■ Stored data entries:
◇ ◇ ◇ ◇ ◇

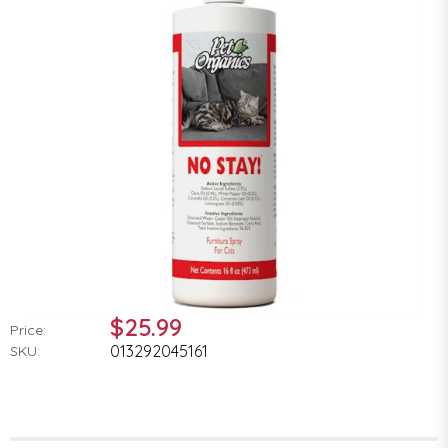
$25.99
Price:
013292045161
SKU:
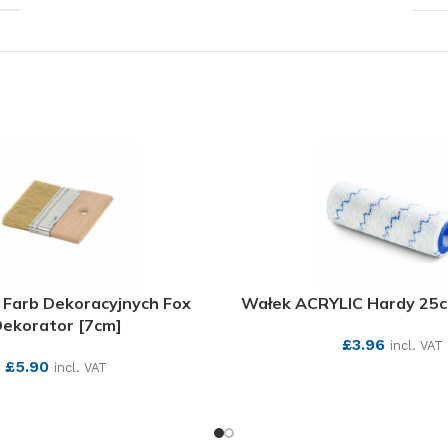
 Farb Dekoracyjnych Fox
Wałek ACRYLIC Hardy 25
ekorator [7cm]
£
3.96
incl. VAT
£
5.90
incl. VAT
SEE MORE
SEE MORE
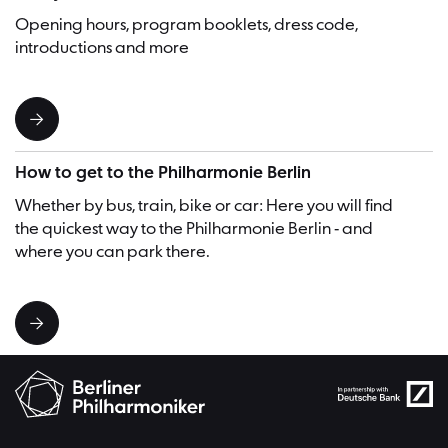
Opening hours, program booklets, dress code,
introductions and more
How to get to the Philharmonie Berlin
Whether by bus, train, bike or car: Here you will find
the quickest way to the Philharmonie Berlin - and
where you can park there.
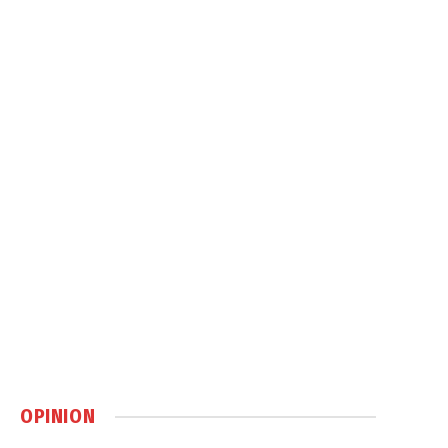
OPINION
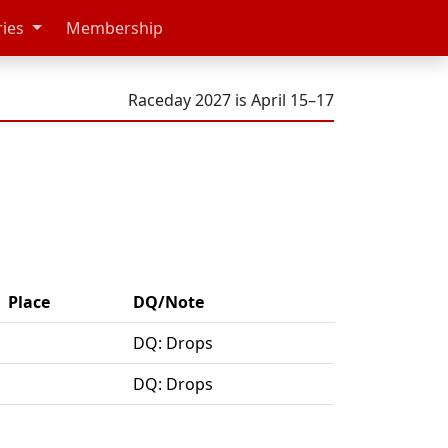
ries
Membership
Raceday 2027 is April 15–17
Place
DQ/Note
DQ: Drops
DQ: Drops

◇ ◇ ◇ ◇ ◇

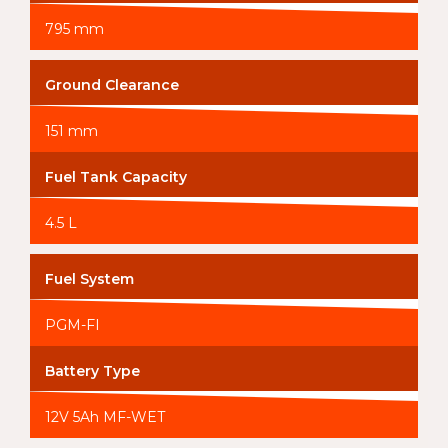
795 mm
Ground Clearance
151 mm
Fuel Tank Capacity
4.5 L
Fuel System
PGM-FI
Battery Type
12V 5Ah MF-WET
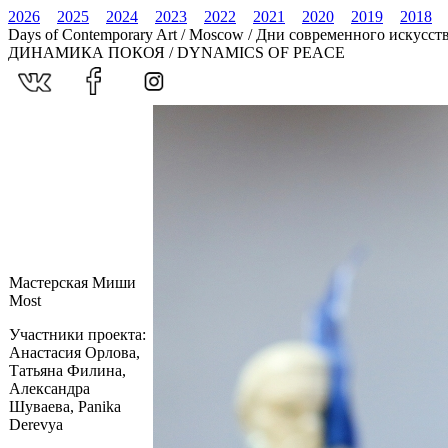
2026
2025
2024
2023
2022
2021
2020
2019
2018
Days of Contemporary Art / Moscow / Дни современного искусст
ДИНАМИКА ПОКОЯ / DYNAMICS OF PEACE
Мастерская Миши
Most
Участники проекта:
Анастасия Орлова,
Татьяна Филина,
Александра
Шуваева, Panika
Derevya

◇ ◇ ◇ ◇ ◇

■ Work to be completed:
Pick out every line in the material that contains the string "Philharmonie" and copy each of those lines in full. The match is case-sensitive.

■ Output of the task:
How to get to the Philharmonie Berlin
the quickest way to the Philharmonie Berlin - and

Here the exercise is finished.